Joaquín Antonio Balaguer Ricardo (1 September 1906 – 14 July 2002) was the President of the Dominican Republic who served three non-consecutive terms for that office for his first term from 1960 to 1962, again for a second term from 1966 to 1978, and again for a third and final term from 1986 to 1996.
Balaguer was born in Villa Bisonó (also known as Navarrete), Santiago Province in the northwestern corner of the Dominican Republic. His father was Joaquín Jesús Balaguer Lespier, a Puerto Rican native of Catalan and French ancestry, and his mother was Carmen Celia Ricardo Heureaux, daughter of Manuel de Jesus Ricardo and Rosa Amelia Heureaux (of French descent), who was also a cousin of President Ulises Heureaux. Balaguer was the only son in a family of several daughters.

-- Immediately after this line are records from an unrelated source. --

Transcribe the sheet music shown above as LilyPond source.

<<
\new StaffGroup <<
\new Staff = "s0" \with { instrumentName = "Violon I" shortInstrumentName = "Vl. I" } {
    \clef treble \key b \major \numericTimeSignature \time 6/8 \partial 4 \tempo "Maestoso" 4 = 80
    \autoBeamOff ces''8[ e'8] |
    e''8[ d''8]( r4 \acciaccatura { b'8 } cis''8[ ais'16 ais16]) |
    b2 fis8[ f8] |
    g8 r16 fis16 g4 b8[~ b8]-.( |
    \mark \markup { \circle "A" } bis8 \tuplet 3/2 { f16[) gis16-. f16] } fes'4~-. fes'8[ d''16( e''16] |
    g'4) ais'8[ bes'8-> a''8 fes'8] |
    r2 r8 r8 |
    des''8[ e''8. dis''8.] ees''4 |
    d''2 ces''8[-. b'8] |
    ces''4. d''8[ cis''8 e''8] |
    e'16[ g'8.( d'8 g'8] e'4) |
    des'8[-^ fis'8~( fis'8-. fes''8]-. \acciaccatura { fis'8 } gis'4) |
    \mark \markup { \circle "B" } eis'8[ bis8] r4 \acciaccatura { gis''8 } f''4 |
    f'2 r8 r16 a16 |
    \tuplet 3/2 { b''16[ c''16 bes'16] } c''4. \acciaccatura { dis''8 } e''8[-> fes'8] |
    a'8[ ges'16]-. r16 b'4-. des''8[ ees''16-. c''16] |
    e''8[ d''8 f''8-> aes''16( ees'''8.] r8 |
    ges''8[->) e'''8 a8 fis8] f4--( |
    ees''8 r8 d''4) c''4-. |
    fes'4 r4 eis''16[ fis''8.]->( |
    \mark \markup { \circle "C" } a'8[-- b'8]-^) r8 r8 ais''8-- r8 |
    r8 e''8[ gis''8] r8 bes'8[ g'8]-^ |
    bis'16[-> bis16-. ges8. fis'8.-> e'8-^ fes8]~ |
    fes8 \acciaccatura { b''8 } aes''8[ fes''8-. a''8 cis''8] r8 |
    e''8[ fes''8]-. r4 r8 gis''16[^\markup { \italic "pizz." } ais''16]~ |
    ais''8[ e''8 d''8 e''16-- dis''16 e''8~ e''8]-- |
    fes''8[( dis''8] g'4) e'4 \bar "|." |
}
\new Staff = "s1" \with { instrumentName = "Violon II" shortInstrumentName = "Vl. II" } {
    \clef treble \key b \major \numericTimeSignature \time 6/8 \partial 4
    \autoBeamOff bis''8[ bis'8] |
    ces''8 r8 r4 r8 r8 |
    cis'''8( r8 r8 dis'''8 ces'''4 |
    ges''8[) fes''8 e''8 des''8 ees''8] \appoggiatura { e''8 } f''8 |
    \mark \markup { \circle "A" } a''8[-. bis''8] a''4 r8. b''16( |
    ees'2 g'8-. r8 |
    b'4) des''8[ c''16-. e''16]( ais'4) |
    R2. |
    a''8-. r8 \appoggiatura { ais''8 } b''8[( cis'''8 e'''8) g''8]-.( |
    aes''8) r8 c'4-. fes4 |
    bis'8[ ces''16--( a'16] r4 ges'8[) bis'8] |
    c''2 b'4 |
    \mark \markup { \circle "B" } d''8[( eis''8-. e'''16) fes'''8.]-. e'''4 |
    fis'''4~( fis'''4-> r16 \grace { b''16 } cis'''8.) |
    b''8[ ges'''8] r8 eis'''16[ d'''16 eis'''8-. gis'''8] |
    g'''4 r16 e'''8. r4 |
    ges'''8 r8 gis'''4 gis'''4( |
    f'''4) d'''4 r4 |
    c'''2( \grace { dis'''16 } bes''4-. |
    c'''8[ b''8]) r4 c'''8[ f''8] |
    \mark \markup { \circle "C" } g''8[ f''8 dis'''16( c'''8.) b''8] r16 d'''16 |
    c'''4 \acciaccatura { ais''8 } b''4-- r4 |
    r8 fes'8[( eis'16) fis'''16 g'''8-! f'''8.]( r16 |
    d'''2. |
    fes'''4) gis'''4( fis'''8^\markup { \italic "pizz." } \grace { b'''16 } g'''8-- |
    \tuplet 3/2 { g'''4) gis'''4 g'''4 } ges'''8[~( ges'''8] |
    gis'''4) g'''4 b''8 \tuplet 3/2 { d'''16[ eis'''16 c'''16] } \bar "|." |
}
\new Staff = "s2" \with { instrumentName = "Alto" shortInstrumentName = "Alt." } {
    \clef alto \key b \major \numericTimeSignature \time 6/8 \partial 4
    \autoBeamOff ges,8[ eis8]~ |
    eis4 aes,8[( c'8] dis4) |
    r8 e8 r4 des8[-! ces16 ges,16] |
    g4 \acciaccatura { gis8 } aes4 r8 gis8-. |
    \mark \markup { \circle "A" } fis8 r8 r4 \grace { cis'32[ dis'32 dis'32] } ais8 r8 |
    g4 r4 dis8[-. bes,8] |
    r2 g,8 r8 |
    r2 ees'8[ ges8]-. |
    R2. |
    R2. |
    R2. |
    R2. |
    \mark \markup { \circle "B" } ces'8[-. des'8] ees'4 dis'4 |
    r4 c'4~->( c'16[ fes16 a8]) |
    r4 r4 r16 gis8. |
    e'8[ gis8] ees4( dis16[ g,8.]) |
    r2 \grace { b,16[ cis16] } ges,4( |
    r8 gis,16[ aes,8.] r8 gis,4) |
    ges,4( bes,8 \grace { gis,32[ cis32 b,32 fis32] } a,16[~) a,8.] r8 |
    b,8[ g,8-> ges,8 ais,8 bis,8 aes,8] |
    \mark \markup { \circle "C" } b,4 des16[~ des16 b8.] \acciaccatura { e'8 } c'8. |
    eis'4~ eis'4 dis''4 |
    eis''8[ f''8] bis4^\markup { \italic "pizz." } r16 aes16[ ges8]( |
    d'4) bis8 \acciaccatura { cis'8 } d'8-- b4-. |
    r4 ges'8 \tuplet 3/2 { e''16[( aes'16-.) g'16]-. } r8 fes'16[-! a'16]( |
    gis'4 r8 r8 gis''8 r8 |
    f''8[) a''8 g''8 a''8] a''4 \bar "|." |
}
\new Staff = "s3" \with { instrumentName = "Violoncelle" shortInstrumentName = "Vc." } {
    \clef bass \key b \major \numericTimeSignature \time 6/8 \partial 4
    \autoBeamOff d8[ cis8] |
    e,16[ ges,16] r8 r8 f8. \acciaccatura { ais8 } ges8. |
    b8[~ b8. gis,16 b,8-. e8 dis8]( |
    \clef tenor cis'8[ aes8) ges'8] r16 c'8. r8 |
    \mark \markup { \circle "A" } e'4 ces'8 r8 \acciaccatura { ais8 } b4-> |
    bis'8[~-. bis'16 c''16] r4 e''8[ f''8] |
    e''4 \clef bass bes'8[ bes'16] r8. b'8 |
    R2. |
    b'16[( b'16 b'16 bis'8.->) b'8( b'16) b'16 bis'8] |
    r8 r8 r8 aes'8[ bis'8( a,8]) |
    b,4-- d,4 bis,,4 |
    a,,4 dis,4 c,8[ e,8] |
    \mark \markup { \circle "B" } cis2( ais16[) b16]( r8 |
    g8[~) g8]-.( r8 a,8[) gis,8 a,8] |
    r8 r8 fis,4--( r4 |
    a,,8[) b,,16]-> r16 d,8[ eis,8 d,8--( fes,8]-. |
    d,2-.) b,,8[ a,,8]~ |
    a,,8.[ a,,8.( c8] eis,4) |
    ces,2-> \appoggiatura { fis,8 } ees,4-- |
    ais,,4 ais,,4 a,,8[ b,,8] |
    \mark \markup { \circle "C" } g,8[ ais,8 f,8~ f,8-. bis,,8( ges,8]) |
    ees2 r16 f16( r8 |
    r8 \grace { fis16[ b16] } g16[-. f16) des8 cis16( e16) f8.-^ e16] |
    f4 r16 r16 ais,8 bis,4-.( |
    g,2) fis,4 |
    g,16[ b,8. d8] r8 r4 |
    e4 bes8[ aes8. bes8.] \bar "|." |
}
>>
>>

From a very early age, Balaguer felt an attraction to literature, composing verses that were published in local magazines even when he was very young. After graduating from school, Balaguer earned a law degree from the University of Santo Domingo and studied for a brief period at the University of Paris I Pantheon-Sorbonne As a youth, Balaguer wrote of the awe with which he was struck by his father’s fellow countryman, the Harvard graduate and political leader from Puerto Rico, Pedro Albizu. Despite the profound differences regarding their ethical and world visions, Albizu’s fiery and charismatic rhetoric captured Balaguer’s imagination and his recollection of this occasion was a harbinger of his passion for politics and intellectual debate
Balaguer’s political career began in 1930 (before Rafael Trujillo took control of the government) when he was appointed Attorney in the Court of Properties. In later years, he served as Secretary of the Dominican Legation in Madrid (1932–1935), Undersecretary of the Presidency (1936), Undersecretary of Foreign Relations (1937), Extraordinary Ambassador to Colombia and Ecuador (1940–1943 and 1943–1947), Ambassador to Mexico (1947-1949), Secretary of Education (1949–1955), and Secretary of State of Foreign Relations (1953–1956).